As you create your postpartum plan here are just a few areas to cover.
1. Baby Stations
Setting up your home to be baby functional is key. Have baby changing stations on each level of your house, use a basket and put diapers, extra baby clothes, wipes and whatever else you may need so you aren't going up and down all time time.
2. Breastfeeding/feeding Places
When you sit down to feed your baby, use this as an opportunity to nourish yourself. Have a bottle of water, and some one handed snacks in the areas you are most likely going to feed in. Make sure you have everything you need so you can enjoy this bonding time with your baby and not be rushed because you are starving or thirsty.
Make a plan for how many people you want around those first few weeks. It's important that you and your partner are on the same page. Ask for help when visitors come, they can bring food, pick up diapers or throw a load of laundry in. As much as people want to meet and hold your baby, they want to help but just don't always know how. Don't be shy! And for those visitors you are comfortable with and trust, sleep while someone else gushes over your little tiny human! And don't be afraid to put that sign up on the front door!

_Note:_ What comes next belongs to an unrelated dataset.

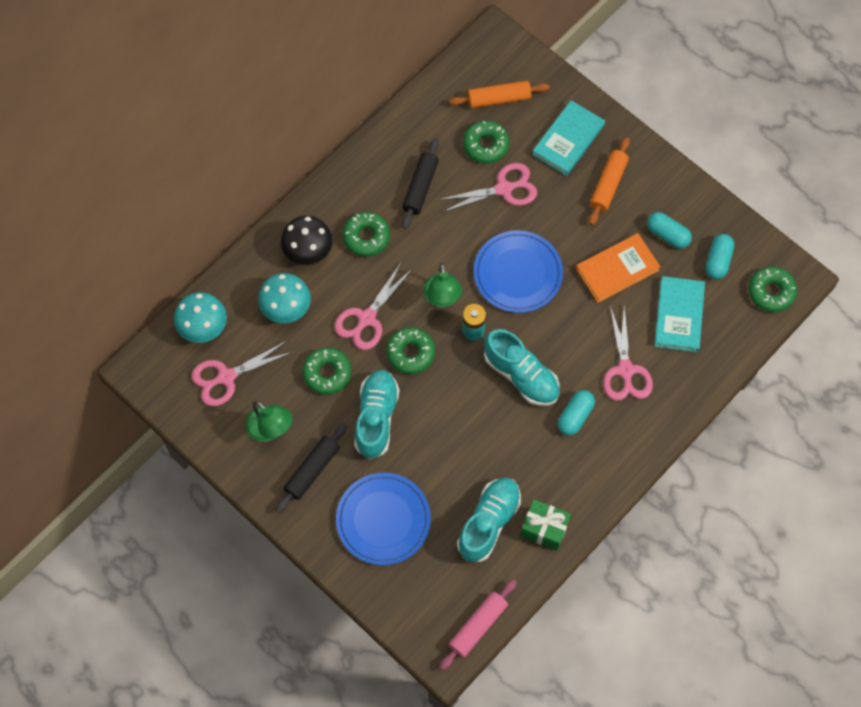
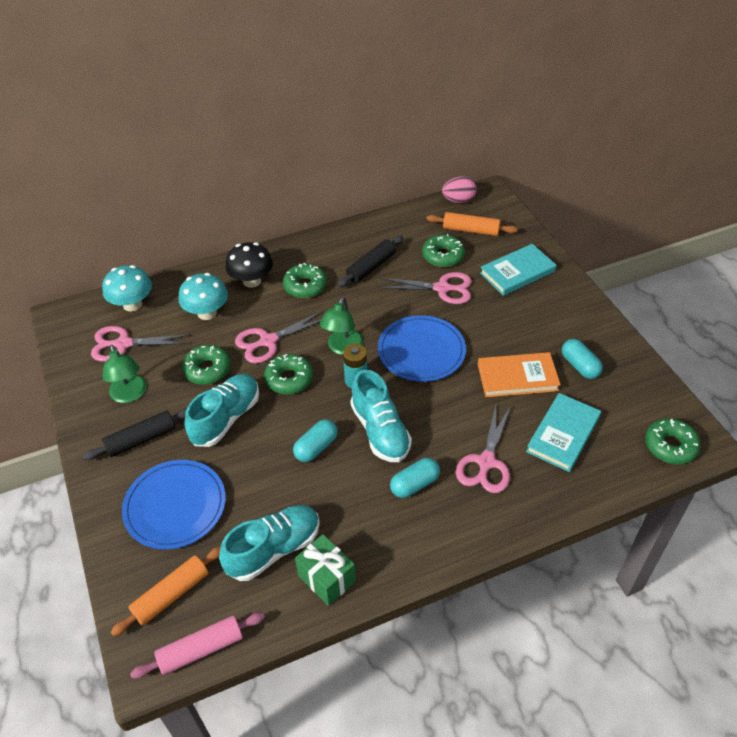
camera: 25 degrees right, 20 degrees down
orange rolling pin [589,137,630,225] -> orange rolling pin moved to [110,546,221,637]
turquoise capsule [706,234,735,279] -> turquoise capsule moved to [293,419,338,462]
none -> pink egg [442,176,477,203]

Who will be a part of this team? Do you have family members or friends? Consider hiring a postpartum doula. Shameless plug -- a postpartum doula isn't your guest. They are there to support you and your family, not to visit and make more work for you.
5. Redefining Roles
Now that there is a newborn to take care of, some of the household responsiblities may need to shift. Talk to your partner about what will likely change, consider hiring a cleaning person for those first few weeks if having a clean space is something you are worried about. Who will do the laundry, who will look after the pets, who will run errands, or transport siblings?
6. Sleep and Rest
How many hours of sleep do you usually need a night to feel rested? Try to fit these hours of rest/sleep into the day by napping when your baby is sleeping, or taking turns with your partner so you can each rest. Reach out to a support person you trust to be with your baby while you both nap.
I highly reccommend you take a prenatal breastfeeding class, it can help give you the knowledge and tools to be successful. Have the numbers to local breastfeeding clinics and/or lactation consultants near by if you end up needing them. Ask your doula for support.
As with most things in life, the key to a successful birth and child rearing adventure is planning. Plan, plan, and when you are done that, make another plan. A huge part of my work as a birth doula is to make a plan with families, for birth and postpartum. Everything doesn't always go as planned, especially in the case of birth and babies but having a plan will help you be more successful and confident in making your first decisions as parents.